Las armas se ofrecerían a los japoneses siempre y cuando estos probasen ser suficientemente devotos; siempre que permitiesen a los jesuitas construir sus iglesias; siempre que les dejasen enseñar su religión a sus hijos e hijas. Si se convertían y ordenaban a sus clanes convertirse también, entonces y solo entonces tendrían a su disposición las poderosas armas europeas para usarlas contra sus rivales y, de esta forma, Valignano afianzaría su posición en Asia. Armas a cambio de almas.
Había ciertas partes de la religión de los jesuitas que todavía me generaban dudas, pero el comercio era algo que
entendía a la perfección. Yo mismo había sido vendido a los jesuitas. En sus escuelas aprendí a leer y escribir, y allí me enseñaron la historia del hombre blanco y su religión.

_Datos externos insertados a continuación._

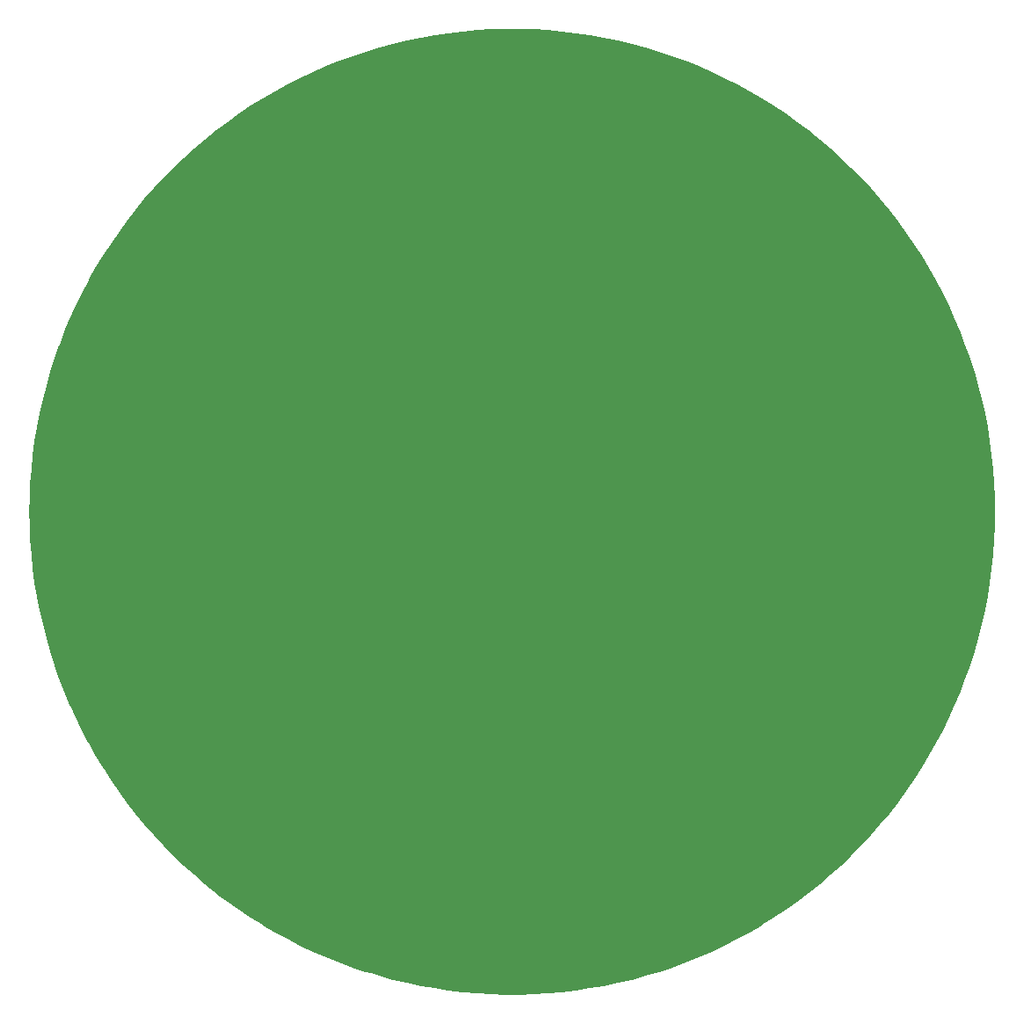
<source format=gbl>
%TF.GenerationSoftware,KiCad,Pcbnew,8.0.7-8.0.7-0~ubuntu22.04.1*%
%TF.CreationDate,2025-04-11T11:52:52+01:00*%
%TF.ProjectId,ratrace_coupler,72617472-6163-4655-9f63-6f75706c6572,rev?*%
%TF.SameCoordinates,Original*%
%TF.FileFunction,Copper,L2,Bot*%
%TF.FilePolarity,Positive*%
%FSLAX46Y46*%
G04 Gerber Fmt 4.6, Leading zero omitted, Abs format (unit mm)*
G04 Created by KiCad (PCBNEW 8.0.7-8.0.7-0~ubuntu22.04.1) date 2025-04-11 11:52:52*
%MOMM*%
%LPD*%
G01*
G04 APERTURE LIST*
G04 Aperture macros list*
%AMRotRect*
0 Rectangle, with rotation*
0 The origin of the aperture is its center*
0 $1 length*
0 $2 width*
0 $3 Rotation angle, in degrees counterclockwise*
0 Add horizontal line*
21,1,$1,$2,0,0,$3*%
G04 Aperture macros list end*
%TA.AperFunction,SMDPad,CuDef*%
%ADD10RotRect,5.080000X2.420000X300.000000*%
%TD*%
%TA.AperFunction,SMDPad,CuDef*%
%ADD11RotRect,0.950000X0.460000X300.000000*%
%TD*%
%TA.AperFunction,ComponentPad*%
%ADD12C,0.970000*%
%TD*%
%TA.AperFunction,SMDPad,CuDef*%
%ADD13RotRect,5.080000X2.420000X240.000000*%
%TD*%
%TA.AperFunction,SMDPad,CuDef*%
%ADD14RotRect,0.950000X0.460000X240.000000*%
%TD*%
%TA.AperFunction,SMDPad,CuDef*%
%ADD15R,5.080000X2.420000*%
%TD*%
%TA.AperFunction,SMDPad,CuDef*%
%ADD16R,0.950000X0.460000*%
%TD*%
G04 APERTURE END LIST*
D10*
X105128191Y-64034723D03*
X97541809Y-68414723D03*
D11*
X106623191Y-66624139D03*
X99036809Y-71004139D03*
D12*
X106848191Y-67013851D03*
X99261809Y-71393851D03*
D13*
X148458192Y-68814723D03*
X140871811Y-64434724D03*
D14*
X146963191Y-71404139D03*
X139376810Y-67024141D03*
D12*
X146738191Y-71793850D03*
X139151810Y-67413851D03*
D15*
X166330000Y-108280000D03*
X166330000Y-99520000D03*
D16*
X163340000Y-108280000D03*
X163340000Y-99520000D03*
D12*
X162890000Y-108280000D03*
X162890000Y-99520000D03*
D15*
X79780000Y-99420000D03*
X79780000Y-108180000D03*
D16*
X82770000Y-99420000D03*
X82770000Y-108180000D03*
D12*
X83220000Y-99420000D03*
X83220000Y-108180000D03*
%TA.AperFunction,Conductor*%
G36*
X123684597Y-57492693D02*
G01*
X125046010Y-57532677D01*
X125049615Y-57532837D01*
X126409212Y-57612766D01*
X126412827Y-57613032D01*
X127769524Y-57732842D01*
X127773070Y-57733208D01*
X129125703Y-57892798D01*
X129129300Y-57893277D01*
X130476594Y-58092498D01*
X130480145Y-58093076D01*
X131372050Y-58251844D01*
X131821065Y-58331773D01*
X131824639Y-58332464D01*
X132211802Y-58413175D01*
X133157921Y-58610411D01*
X133161420Y-58611194D01*
X134486030Y-58928175D01*
X134489493Y-58929057D01*
X135804250Y-59284796D01*
X135807632Y-59285764D01*
X137111396Y-59679951D01*
X137114844Y-59681050D01*
X138406363Y-60113303D01*
X138409799Y-60114509D01*
X139688115Y-60584507D01*
X139691429Y-60585781D01*
X140955459Y-61093126D01*
X140958739Y-61094499D01*
X142207289Y-61638718D01*
X142210528Y-61640186D01*
X143442606Y-62220841D01*
X143445846Y-62222427D01*
X144660270Y-62838963D01*
X144663439Y-62840631D01*
X145859263Y-63492565D01*
X145862427Y-63494351D01*
X147038551Y-64181082D01*
X147041667Y-64182963D01*
X148197155Y-64903944D01*
X148200215Y-64905917D01*
X149333990Y-65660476D01*
X149336991Y-65662537D01*
X150448153Y-66450072D01*
X150451092Y-66452220D01*
X151538694Y-67272065D01*
X151541510Y-67274253D01*
X152253596Y-67844570D01*
X152604581Y-68125678D01*
X152607389Y-68127996D01*
X153644950Y-69010213D01*
X153647688Y-69012611D01*
X154658920Y-69924923D01*
X154661587Y-69927401D01*
X155645615Y-70869017D01*
X155648208Y-70871573D01*
X156604134Y-71841636D01*
X156606651Y-71844266D01*
X157533705Y-72841993D01*
X157536144Y-72844696D01*
X158433528Y-73869230D01*
X158435886Y-73872004D01*
X159302768Y-74922394D01*
X159305044Y-74925235D01*
X160140736Y-76000645D01*
X160142928Y-76003552D01*
X160946712Y-77103063D01*
X160948817Y-77106034D01*
X161719939Y-78228611D01*
X161721956Y-78231641D01*
X162459821Y-79376419D01*
X162461748Y-79379508D01*
X163165665Y-80545416D01*
X163167501Y-80548560D01*
X163836906Y-81734663D01*
X163838648Y-81737859D01*
X164472939Y-82943088D01*
X164474587Y-82946335D01*
X165073213Y-84169648D01*
X165074765Y-84172941D01*
X165637224Y-85413304D01*
X165638679Y-85416641D01*
X166164495Y-86673013D01*
X166165851Y-86676392D01*
X166654540Y-87947611D01*
X166655797Y-87951028D01*
X167106978Y-89236103D01*
X167108133Y-89239555D01*
X167521377Y-90537271D01*
X167522431Y-90540756D01*
X167897418Y-91850099D01*
X167898368Y-91853613D01*
X168234733Y-93173318D01*
X168235581Y-93176859D01*
X168533075Y-94505936D01*
X168533818Y-94509500D01*
X168792162Y-95846718D01*
X168792800Y-95850302D01*
X169011780Y-97194545D01*
X169012312Y-97198146D01*
X169191730Y-98548191D01*
X169192157Y-98551807D01*
X169331870Y-99906587D01*
X169332190Y-99910213D01*
X169432067Y-101268473D01*
X169432281Y-101272108D01*
X169492243Y-102632738D01*
X169492350Y-102636377D01*
X169512344Y-103998180D01*
X169512344Y-104001820D01*
X169492350Y-105363622D01*
X169492243Y-105367261D01*
X169432281Y-106727891D01*
X169432067Y-106731526D01*
X169332190Y-108089786D01*
X169331870Y-108093412D01*
X169192157Y-109448192D01*
X169191730Y-109451808D01*
X169012312Y-110801853D01*
X169011780Y-110805454D01*
X168792800Y-112149697D01*
X168792162Y-112153281D01*
X168533818Y-113490499D01*
X168533075Y-113494063D01*
X168235581Y-114823140D01*
X168234733Y-114826681D01*
X167898368Y-116146386D01*
X167897418Y-116149900D01*
X167522431Y-117459243D01*
X167521377Y-117462728D01*
X167108133Y-118760444D01*
X167106978Y-118763896D01*
X166655797Y-120048971D01*
X166654540Y-120052388D01*
X166165851Y-121323607D01*
X166164495Y-121326986D01*
X165638679Y-122583358D01*
X165637224Y-122586695D01*
X165074765Y-123827058D01*
X165073213Y-123830351D01*
X164474587Y-125053664D01*
X164472939Y-125056911D01*
X163838648Y-126262140D01*
X163836906Y-126265336D01*
X163167501Y-127451439D01*
X163165665Y-127454583D01*
X162461748Y-128620491D01*
X162459821Y-128623580D01*
X161721956Y-129768358D01*
X161719939Y-129771388D01*
X160948817Y-130893965D01*
X160946712Y-130896936D01*
X160142928Y-131996447D01*
X160140736Y-131999354D01*
X159305044Y-133074764D01*
X159302768Y-133077605D01*
X158435886Y-134127995D01*
X158433528Y-134130769D01*
X157536144Y-135155303D01*
X157533705Y-135158006D01*
X156606651Y-136155733D01*
X156604134Y-136158363D01*
X155648208Y-137128426D01*
X155645615Y-137130982D01*
X154661587Y-138072598D01*
X154658920Y-138075076D01*
X153647688Y-138987388D01*
X153644950Y-138989786D01*
X152607389Y-139872003D01*
X152604581Y-139874321D01*
X151541539Y-140725723D01*
X151538664Y-140727957D01*
X150451092Y-141547779D01*
X150448153Y-141549927D01*
X149336991Y-142337462D01*
X149333990Y-142339523D01*
X148200215Y-143094082D01*
X148197155Y-143096055D01*
X147041667Y-143817036D01*
X147038551Y-143818917D01*
X145862434Y-144505644D01*
X145859263Y-144507434D01*
X144663464Y-145159355D01*
X144660243Y-145161050D01*
X143445849Y-145777570D01*
X143442579Y-145779171D01*
X142210579Y-146359790D01*
X142207263Y-146361293D01*
X140958778Y-146905483D01*
X140955419Y-146906889D01*
X139691471Y-147414202D01*
X139688073Y-147415508D01*
X138409798Y-147885490D01*
X138406363Y-147886696D01*
X137114844Y-148318949D01*
X137111376Y-148320054D01*
X135807700Y-148714215D01*
X135804200Y-148715217D01*
X134489525Y-149070933D01*
X134485997Y-149071832D01*
X133161447Y-149388799D01*
X133157894Y-149389594D01*
X131824639Y-149667535D01*
X131821065Y-149668226D01*
X130480167Y-149906919D01*
X130476573Y-149907504D01*
X129129306Y-150106721D01*
X129125697Y-150107201D01*
X127773107Y-150266787D01*
X127769486Y-150267160D01*
X126412835Y-150386966D01*
X126409204Y-150387233D01*
X125049631Y-150467161D01*
X125045994Y-150467322D01*
X123684598Y-150507306D01*
X123680958Y-150507359D01*
X122319042Y-150507359D01*
X122315402Y-150507306D01*
X120954005Y-150467322D01*
X120950368Y-150467161D01*
X119590795Y-150387233D01*
X119587164Y-150386966D01*
X118230513Y-150267160D01*
X118226892Y-150266787D01*
X116874302Y-150107201D01*
X116870693Y-150106721D01*
X115523426Y-149907504D01*
X115519832Y-149906919D01*
X114178934Y-149668226D01*
X114175360Y-149667535D01*
X112842105Y-149389594D01*
X112838552Y-149388799D01*
X111514002Y-149071832D01*
X111510474Y-149070933D01*
X110195799Y-148715217D01*
X110192322Y-148714221D01*
X109376746Y-148467636D01*
X108888623Y-148320054D01*
X108885155Y-148318949D01*
X107593636Y-147886696D01*
X107590201Y-147885490D01*
X106311926Y-147415508D01*
X106308528Y-147414202D01*
X105044580Y-146906889D01*
X105041221Y-146905483D01*
X103792736Y-146361293D01*
X103789440Y-146359799D01*
X102557420Y-145779171D01*
X102554150Y-145777570D01*
X101339756Y-145161050D01*
X101336535Y-145159355D01*
X100140736Y-144507434D01*
X100137565Y-144505644D01*
X98961448Y-143818917D01*
X98958332Y-143817036D01*
X97802844Y-143096055D01*
X97799784Y-143094082D01*
X96666009Y-142339523D01*
X96663008Y-142337462D01*
X95551846Y-141549927D01*
X95548907Y-141547779D01*
X94860704Y-141029005D01*
X94461315Y-140727941D01*
X94458480Y-140725738D01*
X93921970Y-140296042D01*
X93395418Y-139874321D01*
X93392610Y-139872003D01*
X92355049Y-138989786D01*
X92352311Y-138987388D01*
X91341079Y-138075076D01*
X91338412Y-138072598D01*
X90354384Y-137130982D01*
X90351791Y-137128426D01*
X89395865Y-136158363D01*
X89393348Y-136155733D01*
X88466294Y-135158006D01*
X88463855Y-135155303D01*
X87566471Y-134130769D01*
X87564113Y-134127995D01*
X86697231Y-133077605D01*
X86694955Y-133074764D01*
X85859263Y-131999354D01*
X85857071Y-131996447D01*
X85053287Y-130896936D01*
X85051182Y-130893965D01*
X84280060Y-129771388D01*
X84278043Y-129768358D01*
X83615608Y-128740607D01*
X83540156Y-128623545D01*
X83538273Y-128620526D01*
X82834326Y-127454569D01*
X82832498Y-127451439D01*
X82163093Y-126265336D01*
X82161351Y-126262140D01*
X82057163Y-126064170D01*
X81527045Y-125056882D01*
X81525427Y-125053694D01*
X80926784Y-123830347D01*
X80925234Y-123827058D01*
X80395060Y-122657891D01*
X80362756Y-122586652D01*
X80361338Y-122583400D01*
X79835504Y-121326986D01*
X79834148Y-121323607D01*
X79345459Y-120052388D01*
X79344202Y-120048971D01*
X78893021Y-118763896D01*
X78891866Y-118760444D01*
X78478622Y-117462728D01*
X78477568Y-117459243D01*
X78102568Y-116149853D01*
X78101644Y-116146435D01*
X77765255Y-114826635D01*
X77764429Y-114823186D01*
X77466913Y-113494013D01*
X77466191Y-113490548D01*
X77207834Y-112153265D01*
X77207199Y-112149697D01*
X76988219Y-110805454D01*
X76987687Y-110801853D01*
X76808269Y-109451808D01*
X76807842Y-109448192D01*
X76668123Y-108093349D01*
X76667814Y-108089850D01*
X76567930Y-106731507D01*
X76567718Y-106727891D01*
X76507755Y-105367240D01*
X76507649Y-105363622D01*
X76487655Y-104001770D01*
X76487655Y-103998229D01*
X76507649Y-102636354D01*
X76507756Y-102632738D01*
X76507850Y-102630619D01*
X76567719Y-101272086D01*
X76567932Y-101268473D01*
X76667815Y-99910143D01*
X76668122Y-99906656D01*
X76807846Y-98551768D01*
X76808264Y-98548232D01*
X76987688Y-97198137D01*
X76988219Y-97194545D01*
X77207199Y-95850302D01*
X77207837Y-95846718D01*
X77466194Y-94509437D01*
X77466910Y-94505999D01*
X77764432Y-93176798D01*
X77765251Y-93173380D01*
X78101648Y-91853546D01*
X78102563Y-91850163D01*
X78477580Y-90540713D01*
X78478609Y-90537313D01*
X78891879Y-89239515D01*
X78893007Y-89236143D01*
X79344206Y-87951016D01*
X79345459Y-87947611D01*
X79367275Y-87890863D01*
X79834152Y-86676381D01*
X79835504Y-86673013D01*
X79862185Y-86609263D01*
X80361349Y-85416574D01*
X80362745Y-85413372D01*
X80925247Y-84172911D01*
X80926771Y-84169678D01*
X81525441Y-82946277D01*
X81527031Y-82943144D01*
X82161363Y-81737836D01*
X82163093Y-81734663D01*
X82217771Y-81637781D01*
X82832523Y-80548516D01*
X82834308Y-80545459D01*
X83538291Y-79379442D01*
X83540137Y-79376484D01*
X84278072Y-78231596D01*
X84280030Y-78228655D01*
X85051202Y-77106004D01*
X85053266Y-77103092D01*
X85857106Y-76003505D01*
X85859226Y-76000693D01*
X86694969Y-74925217D01*
X86697231Y-74922394D01*
X87564132Y-73871981D01*
X87566451Y-73869252D01*
X88463885Y-72844661D01*
X88466262Y-72842028D01*
X89393382Y-71844230D01*
X89395830Y-71841671D01*
X90351829Y-70871535D01*
X90354346Y-70869053D01*
X91338425Y-69927388D01*
X91341079Y-69924923D01*
X91611376Y-69681067D01*
X92352354Y-69012573D01*
X92355005Y-69010251D01*
X93392631Y-68127977D01*
X93395396Y-68125695D01*
X94458522Y-67274227D01*
X94461272Y-67272090D01*
X95548939Y-66452196D01*
X95551813Y-66450095D01*
X96663026Y-65662524D01*
X96665989Y-65660489D01*
X97799812Y-64905898D01*
X97802815Y-64903962D01*
X98958364Y-64182943D01*
X98961416Y-64181100D01*
X100137602Y-63494334D01*
X100140698Y-63492585D01*
X101336588Y-62840615D01*
X101339701Y-62838977D01*
X102554180Y-62222414D01*
X102557366Y-62220854D01*
X103789496Y-61640174D01*
X103792684Y-61638729D01*
X105041284Y-61094489D01*
X105044516Y-61093136D01*
X106308593Y-60585772D01*
X106311861Y-60584515D01*
X107590221Y-60114501D01*
X107593615Y-60113310D01*
X108885176Y-59681043D01*
X108888583Y-59679957D01*
X110192385Y-59285759D01*
X110195731Y-59284801D01*
X111510523Y-58929053D01*
X111513952Y-58928179D01*
X112838593Y-58611190D01*
X112842063Y-58610414D01*
X114175362Y-58332463D01*
X114178934Y-58331773D01*
X115519864Y-58093074D01*
X115523394Y-58092500D01*
X116870708Y-57893275D01*
X116874287Y-57892799D01*
X118226936Y-57733207D01*
X118230468Y-57732843D01*
X119587177Y-57613032D01*
X119590782Y-57612766D01*
X120950387Y-57532837D01*
X120953986Y-57532677D01*
X122315402Y-57492693D01*
X122319042Y-57492641D01*
X123680958Y-57492641D01*
X123684597Y-57492693D01*
G37*
%TD.AperFunction*%
M02*

</source>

El severo sacerdote jesuita que me había recibido la primera vez chasqueó la lengua con disgusto al escuchar mi nombre y decidió cambiarlo por uno cristiano. Me llamaron como al hijo de Abraham y me contaron la historia de cómo Dios había pedido a Abraham que probase su fe matando a su único descendiente. Abraham había construido un altar y atado a su hijo en él y, mientras afilaba su cuchillo, Dios le había ordenado que se detuviese. Su gesto le había complacido. Los portugueses habían acertado con el nombre: Isaac. Un hombre que ha de ser sacrificado. Nada más que una ofrenda.